提示文:
そして、「面白い」と思うものも、人によって違う。
さらに、人気の出る小説は、時代や時期によっても違う。

こんなにあいまいでふわふわしたものを、
どうやって選別し、ブラッシュアップし、売っていくのか?

編集者をやっていると、「売る」ための試行錯誤として、
上記のような壁にぶちあたる。

結論から言うと、ある程度の売れ行きは予想できても、
本当に売れるもの、ヒットするものは予測できない

毎月、毎月、本を編集、出版して、「こうすると売れるかな」
「こうすると、読者が買ってくれるかな」
「いや、これが売れる要素だろう」と、作家と編集は一緒になって考える。
ある程度、作家さんで決まるというのも真実だし、
売れる作家の作品は売れる。

また、その時代の「売れる要素」を詰め込んだ作品も、売れやすい。
しかしそれは「売れやすい」というだけで、ヒットするのとは違う。

ヒットした作品を後から分析して、「これが売れた要因だ」
といろいろ言うことはできるし、それが編集の仕事でもある。
(ジャンルにもよるが、「売れない」作品はある程度、わかる)

課題 A:
行データの先頭の行から始めて、「Dot at: (302, 201)」を含む行までを、両端の行も含めてそのまま書き写してください。

行データ:

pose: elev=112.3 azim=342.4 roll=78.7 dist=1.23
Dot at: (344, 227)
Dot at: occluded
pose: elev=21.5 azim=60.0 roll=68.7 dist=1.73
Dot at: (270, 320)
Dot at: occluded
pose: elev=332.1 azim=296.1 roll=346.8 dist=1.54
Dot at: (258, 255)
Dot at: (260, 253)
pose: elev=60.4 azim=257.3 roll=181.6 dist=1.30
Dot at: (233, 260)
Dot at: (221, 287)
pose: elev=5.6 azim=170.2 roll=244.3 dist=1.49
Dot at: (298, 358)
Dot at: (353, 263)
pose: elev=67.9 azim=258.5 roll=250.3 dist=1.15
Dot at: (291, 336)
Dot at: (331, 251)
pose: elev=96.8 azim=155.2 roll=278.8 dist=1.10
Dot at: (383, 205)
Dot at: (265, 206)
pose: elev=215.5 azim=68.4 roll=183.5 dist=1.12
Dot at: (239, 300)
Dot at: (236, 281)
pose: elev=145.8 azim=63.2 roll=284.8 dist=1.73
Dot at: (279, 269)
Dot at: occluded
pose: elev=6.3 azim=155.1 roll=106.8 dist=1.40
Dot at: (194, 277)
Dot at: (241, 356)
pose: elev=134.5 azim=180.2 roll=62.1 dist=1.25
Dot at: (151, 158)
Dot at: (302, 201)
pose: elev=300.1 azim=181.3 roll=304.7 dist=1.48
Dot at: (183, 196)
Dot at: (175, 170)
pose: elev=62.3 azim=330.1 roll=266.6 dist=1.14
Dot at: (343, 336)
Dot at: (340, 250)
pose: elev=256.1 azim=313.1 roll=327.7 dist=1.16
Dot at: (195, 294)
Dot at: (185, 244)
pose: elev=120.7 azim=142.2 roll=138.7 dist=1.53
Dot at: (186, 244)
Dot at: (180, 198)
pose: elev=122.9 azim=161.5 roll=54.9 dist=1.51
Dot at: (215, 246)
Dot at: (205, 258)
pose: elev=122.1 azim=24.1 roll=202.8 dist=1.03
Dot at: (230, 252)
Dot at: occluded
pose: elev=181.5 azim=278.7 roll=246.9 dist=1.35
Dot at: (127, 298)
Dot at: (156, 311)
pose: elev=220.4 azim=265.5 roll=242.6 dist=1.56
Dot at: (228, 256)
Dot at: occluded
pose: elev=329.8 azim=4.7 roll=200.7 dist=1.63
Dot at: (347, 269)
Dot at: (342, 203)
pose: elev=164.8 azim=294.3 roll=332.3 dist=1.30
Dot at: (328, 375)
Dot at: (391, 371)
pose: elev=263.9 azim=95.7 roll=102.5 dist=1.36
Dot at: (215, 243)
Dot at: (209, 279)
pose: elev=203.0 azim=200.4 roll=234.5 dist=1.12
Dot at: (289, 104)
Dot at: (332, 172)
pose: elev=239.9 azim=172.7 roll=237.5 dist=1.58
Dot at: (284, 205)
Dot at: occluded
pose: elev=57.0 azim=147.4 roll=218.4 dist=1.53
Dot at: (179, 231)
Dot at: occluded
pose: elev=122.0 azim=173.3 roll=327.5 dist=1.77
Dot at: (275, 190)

課題 B:
提示文のうち「ある程度、作家さんで決まるというのも真実だし、」から始まり「といろいろ言うことはできるし、それが編集の仕事でもある。」で終わる部分を、「分析」を「検証」に置き換えて書き出すこと。

正解 A:
pose: elev=112.3 azim=342.4 roll=78.7 dist=1.23
Dot at: (344, 227)
Dot at: occluded
pose: elev=21.5 azim=60.0 roll=68.7 dist=1.73
Dot at: (270, 320)
Dot at: occluded
pose: elev=332.1 azim=296.1 roll=346.8 dist=1.54
Dot at: (258, 255)
Dot at: (260, 253)
pose: elev=60.4 azim=257.3 roll=181.6 dist=1.30
Dot at: (233, 260)
Dot at: (221, 287)
pose: elev=5.6 azim=170.2 roll=244.3 dist=1.49
Dot at: (298, 358)
Dot at: (353, 263)
pose: elev=67.9 azim=258.5 roll=250.3 dist=1.15
Dot at: (291, 336)
Dot at: (331, 251)
pose: elev=96.8 azim=155.2 roll=278.8 dist=1.10
Dot at: (383, 205)
Dot at: (265, 206)
pose: elev=215.5 azim=68.4 roll=183.5 dist=1.12
Dot at: (239, 300)
Dot at: (236, 281)
pose: elev=145.8 azim=63.2 roll=284.8 dist=1.73
Dot at: (279, 269)
Dot at: occluded
pose: elev=6.3 azim=155.1 roll=106.8 dist=1.40
Dot at: (194, 277)
Dot at: (241, 356)
pose: elev=134.5 azim=180.2 roll=62.1 dist=1.25
Dot at: (151, 158)
Dot at: (302, 201)

正解 B:
ある程度、作家さんで決まるというのも真実だし、
売れる作家の作品は売れる。

また、その時代の「売れる要素」を詰め込んだ作品も、売れやすい。
しかしそれは「売れやすい」というだけで、ヒットするのとは違う。

ヒットした作品を後から検証して、「これが売れた要因だ」
といろいろ言うことはできるし、それが編集の仕事でもある。